For most people, the words “ancient history,” usually awaken images of dinosaurs and prehistoric man—not almonds. But it may come as a surprise how far back these delightful, little tree nuts really go. Turns out, all of us modern-day almond lovers are in very good company.
- 1400 BC: Throughout history, almonds have maintained religious, ethnic, and social significance. The Bible’s book of Numbers tells of Aaron’s rod that blossomed and bore almonds, using them as a symbol to represent the divine approval of Aaron by God.
- 100 AD: The Romans showered newlyweds with almonds as a fertility charm. There are documented findings that nutmeats and dried fruits were treated as delicacies of the time, as the cultivation of these foods was not very prevalent.
- 600-900 AD: Almond trees were flourishing in areas such as Spain, Morocco, Greece, and Israel. So it was only natural for explorers to consume them while traveling the Silk Road between the Mediterranean region and China.
- 1700 AD: The almond tree was brought to California from Spain in the mid-1700s by the Franciscan Padres. However, the moist, cool weather of the coastal mission, did not provide optimum growing conditions. It wasn’t until the following century that trees were successfully planted inland.
- 1900 AD: By the 1870s, research and crossbreeding had developed several of today’s prominent almond varieties. By the turn of the 20th century, the almond industry was firmly established in the Sacramento and San Joaquin areas of California’s great Central Valley.

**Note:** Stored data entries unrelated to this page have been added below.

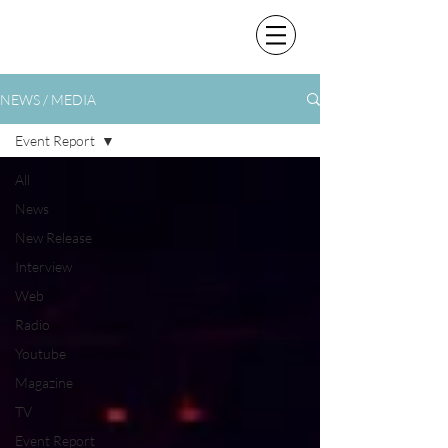
NEWS / MEDIA
Event Report
All
News
New Release
Interview
Web
Radio
Youtube
Magazine
TV
Event Report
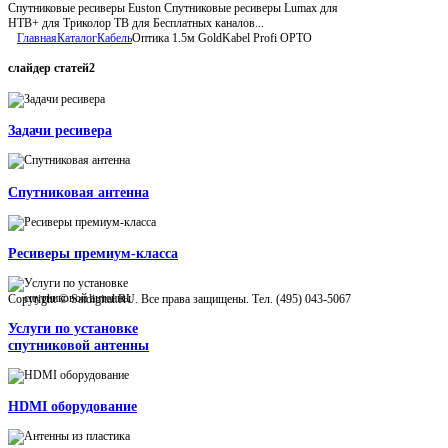
Спутниковые ресиверы Euston Спутниковые ресиверы Lumax для
НТВ+ для Триколор ТВ для Бесплатных каналов...
Главная
Каталог
Кабель
Оптика 1.5м GoldKabel Profi OPTO
слайдер
статей2
Задачи ресивера
Спутниковая антенна
Ресиверы премиум-класса
Copyright © Satdigital.RU. Все права защищены. Тел. (495) 043-5067
Услуги по установке
спутниковой антенны
HDMI оборудование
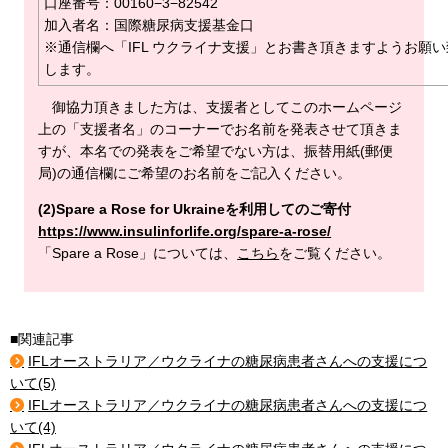
口座番号：00160−3−82542
加入者名：国際糖尿病支援基金口
※通信欄へ「IFL ウクライナ支援」とお書き頂きますようお願い
します。
御協力頂きました方は、支援者としてこのホームページ
上の「支援者名」のコーナーでお名前を発表させて頂きま
すが、本名での発表をご希望でない方は、振替用紙(郵便
局)の通信欄にご希望のお名前をご記入ください。
(2)Spare a Rose for Ukraineを利用してのご寄付
https://www.insulinforlife.org/spare-a-rose/
「Spare a Rose」については、
こちら
をご覧ください。
■関連記事
IFLオーストラリア／ウクライナの糖尿病患者さんへの支援につ
いて(5)
IFLオーストラリア／ウクライナの糖尿病患者さんへの支援につ
いて(4)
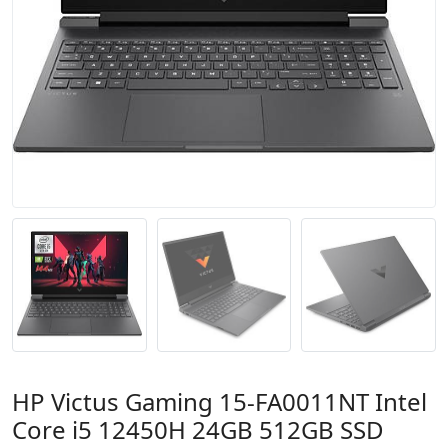
HP Victus Gaming 15-FA0011NT Intel
Core i5 12450H 24GB 512GB SSD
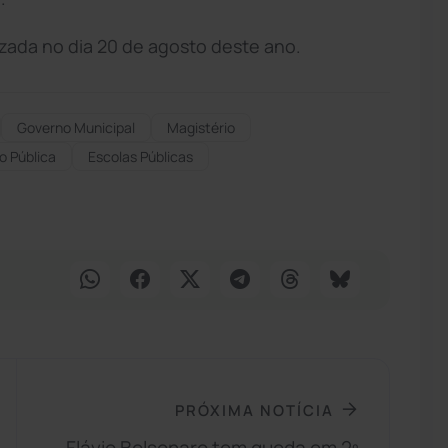
lizada no dia 20 de agosto deste ano.
Governo Municipal
Magistério
o Pública
Escolas Públicas
PRÓXIMA NOTÍCIA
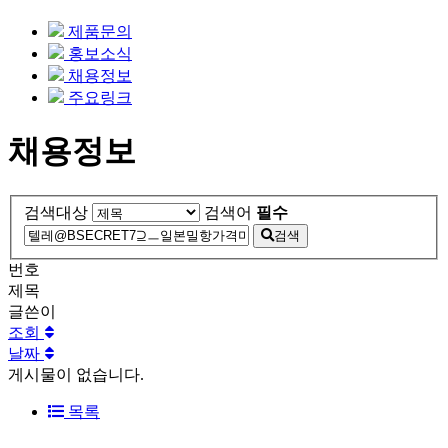
제품문의
홍보소식
채용정보
주요링크
채용정보
검색대상
검색어
필수
검색
번호
제목
글쓴이
조회
날짜
게시물이 없습니다.
목록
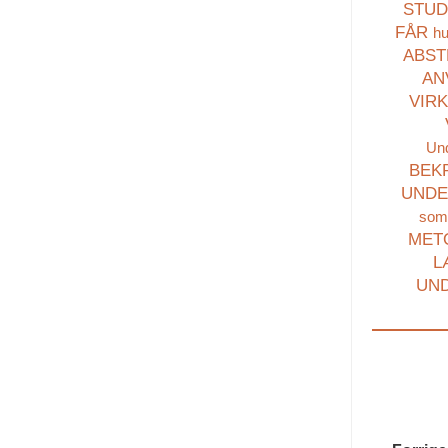
STUD
FÅR
hu
ABST
AN
VIR
Und
BEK
UNDE
som
METO
L
UND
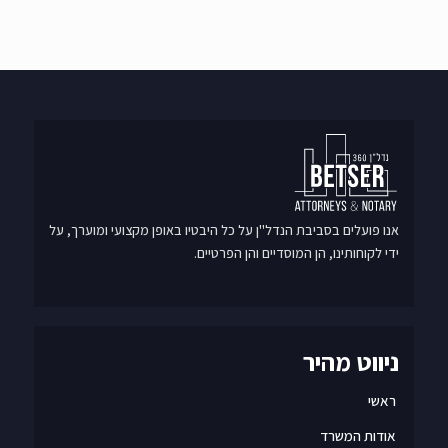
אנו פועלים בסביבת הנדל"ן על כל היבטיו באופן מקצועי ומוערך, על
ידי לקוחותינו, הן המוסדיים והן הפרטיים.
ניווט מהיר
ראשי
אודות המשרד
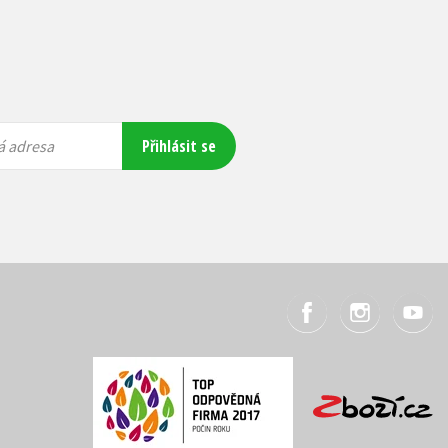
Přihlásit se
á adresa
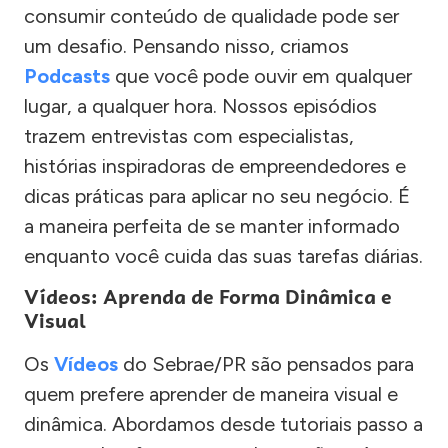
consumir conteúdo de qualidade pode ser
um desafio. Pensando nisso, criamos
Podcasts
que você pode ouvir em qualquer
lugar, a qualquer hora. Nossos episódios
trazem entrevistas com especialistas,
histórias inspiradoras de empreendedores e
dicas práticas para aplicar no seu negócio. É
a maneira perfeita de se manter informado
enquanto você cuida das suas tarefas diárias.
Vídeos: Aprenda de Forma Dinâmica e
Visual
Os
Vídeos
do Sebrae/PR são pensados para
quem prefere aprender de maneira visual e
dinâmica. Abordamos desde tutoriais passo a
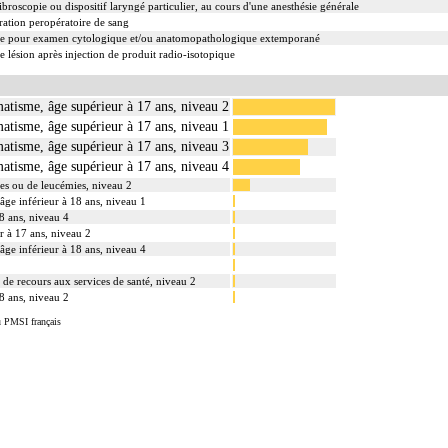
ibroscopie ou dispositif laryngé particulier, au cours d'une anesthésie générale
ation peropératoire de sang
re pour examen cytologique et/ou anatomopathologique extemporané
e lésion après injection de produit radio-isotopique
atisme, âge supérieur à 17 ans, niveau 2
atisme, âge supérieur à 17 ans, niveau 1
atisme, âge supérieur à 17 ans, niveau 3
atisme, âge supérieur à 17 ans, niveau 4
es ou de leucémies, niveau 2
âge inférieur à 18 ans, niveau 1
8 ans, niveau 4
r à 17 ans, niveau 2
âge inférieur à 18 ans, niveau 4
s de recours aux services de santé, niveau 2
8 ans, niveau 2
u PMSI français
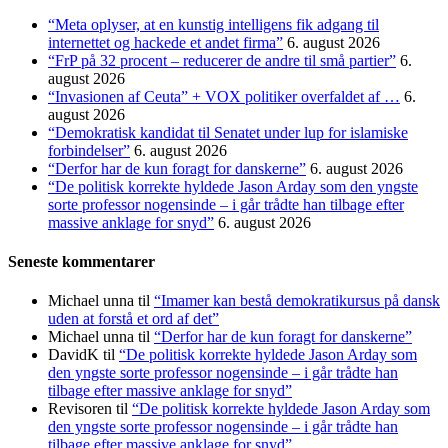
“Meta oplyser, at en kunstig intelligens fik adgang til
internettet og hackede et andet firma”
6. august 2026
“FrP på 32 procent – reducerer de andre til små partier”
6.
august 2026
“Invasionen af Ceuta” + VOX politiker overfaldet af …
6.
august 2026
“Demokratisk kandidat til Senatet under lup for islamiske
forbindelser”
6. august 2026
“Derfor har de kun foragt for danskerne”
6. august 2026
“De politisk korrekte hyldede Jason Arday som den yngste
sorte professor nogensinde – i går trådte han tilbage efter
massive anklage for snyd”
6. august 2026
Seneste kommentarer
Michael unna
til
“Imamer kan bestå demokratikursus på dansk
uden at forstå et ord af det”
Michael unna
til
“Derfor har de kun foragt for danskerne”
DavidK
til
“De politisk korrekte hyldede Jason Arday som
den yngste sorte professor nogensinde – i går trådte han
tilbage efter massive anklage for snyd”
Revisoren
til
“De politisk korrekte hyldede Jason Arday som
den yngste sorte professor nogensinde – i går trådte han
tilbage efter massive anklage for snyd”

- 2000 AD: In the past 30 years, California’s almond yield has quadrupled. More than half a million acres in the lush San Joaquin and Sacramento valleys are under almond cultivation, stretching 400 miles between Bakersfield and Red Bluff, California. The modern industry of today reveals a different look at almonds. Now focused on highly advanced methods of production sorting, hulling and processing, the industry still maintains its down-to-earth goodness invoked by this simple nut.
- Today: Almonds are California's largest tree nut crop in total dollar value and acreage. They rank as the largest US specialty crop export, as well as the top agricultural export of the state of California.